The Artwork

Our Mission

Most all the bronze pieces in our collection come from the undoubtedly iconic Renaissance period, and from a foundry with equally as iconic origins. Fonderia Artistica Ferdinando Marinelli (FAFM) was founded on the outskirts of Florence, Italy in 1919, by Fernando Marinelli Sr., after he mastered the ‘Lost Wax Process’ known to have originated with the infamous sculpture Giambologna.

Before long, the fame of Fonderia Artistica Ferdinando Marinelli spread all over the world. From a commission to create a statue for Uruguay’s capitol, to crafting one of the four horses on the Arlington Memorial Bridge in Washington, D.C. – FAFM’s legacy was being paved.

The history of Fonderia Artistica Ferdinando Marinelli of Florence testifies not only a tradition and a culture but also a craftsmanship skill that has been handed down for centuries. Used today are the techniques Renaissance artists like Cellini and Donatello relied on – the same techniques used by the Etruscans, the Greeks and the Romans.

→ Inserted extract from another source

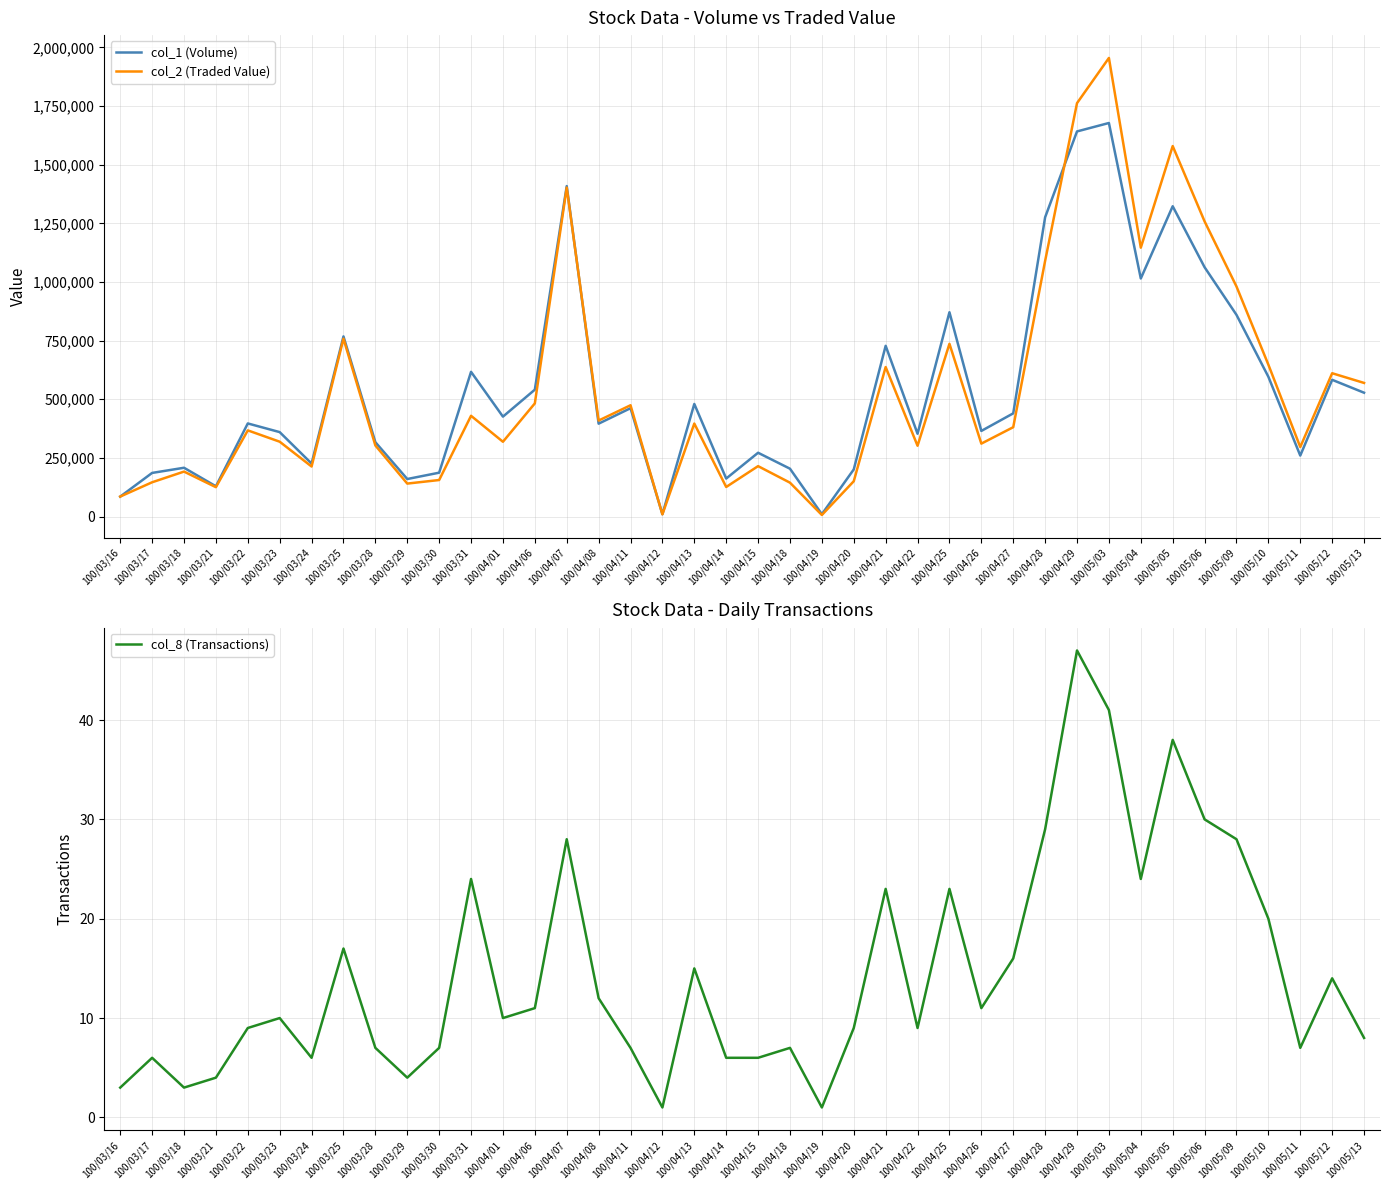

Reading left to right, list all the values displayed in this chart.

col_1 (Volume): 85000	186000	208000	129000	397000	360000	226000	768000	317000	160000	187000	617000	426000	541000	1409000	396000	462000	10000	480000	162000	272000	204000	10000	201000	728000	353000	871000	365000	440000	1276000	1642000	1678000	1015000	1323000	1063000	860000	596000	260000	583000	528000
col_2 (Traded Value): 85200	146110	191660	125220	367390	319110	213350	758330	303080	140540	155730	429540	318840	482480	1402630	409280	474500	9300	396470	126060	214940	144400	6700	150560	637420	301830	736590	310960	380940	1090020	1762620	1955270	1146450	1579670	1258470	980950	647540	296400	611020	569710
col_8 (Transactions): 3	6	3	4	9	10	6	17	7	4	7	24	10	11	28	12	7	1	15	6	6	7	1	9	23	9	23	11	16	29	47	41	24	38	30	28	20	7	14	8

The Gipsoteca, the collection of plaster molds from Ancient, Classical and Renaissance original works, owned by Ferdinando Marinelli Jr., is one of the treasures of the Fonderia Artistica Ferdinando Marinelli. Thanks to this collection, the Foundry can produce its famous bronzes and marbles identically to the masterpieces from which they originate. The Gipsoteca was established during the first half of the 20th century. The founder of the FAFM, Ferdinando Marinelli Sr., dedicated part of his time to creating these casts directly from the masterpieces themselves, with the approval of the Pope. Nowadays, Ferdinando Marinelli Jr., continues to enrich the collection when the appropriate authorities permit working on the original sculptures for the purpose of producing museum-grade posthumous castings in bronze.

With its long history, strong roots, and priceless mould collection, FAFM has long been secured in its spot as one of the busiest, and most important, foundries in Italy, while Marinelli Sr. forged himself as one of the rings in the long and unbroken chain that began with the early Renaissance smelters and 16th century specialists. This chain of tradition and artisanship continues to this day under the direction of his nephew Ferdinando Marinelli, and his students.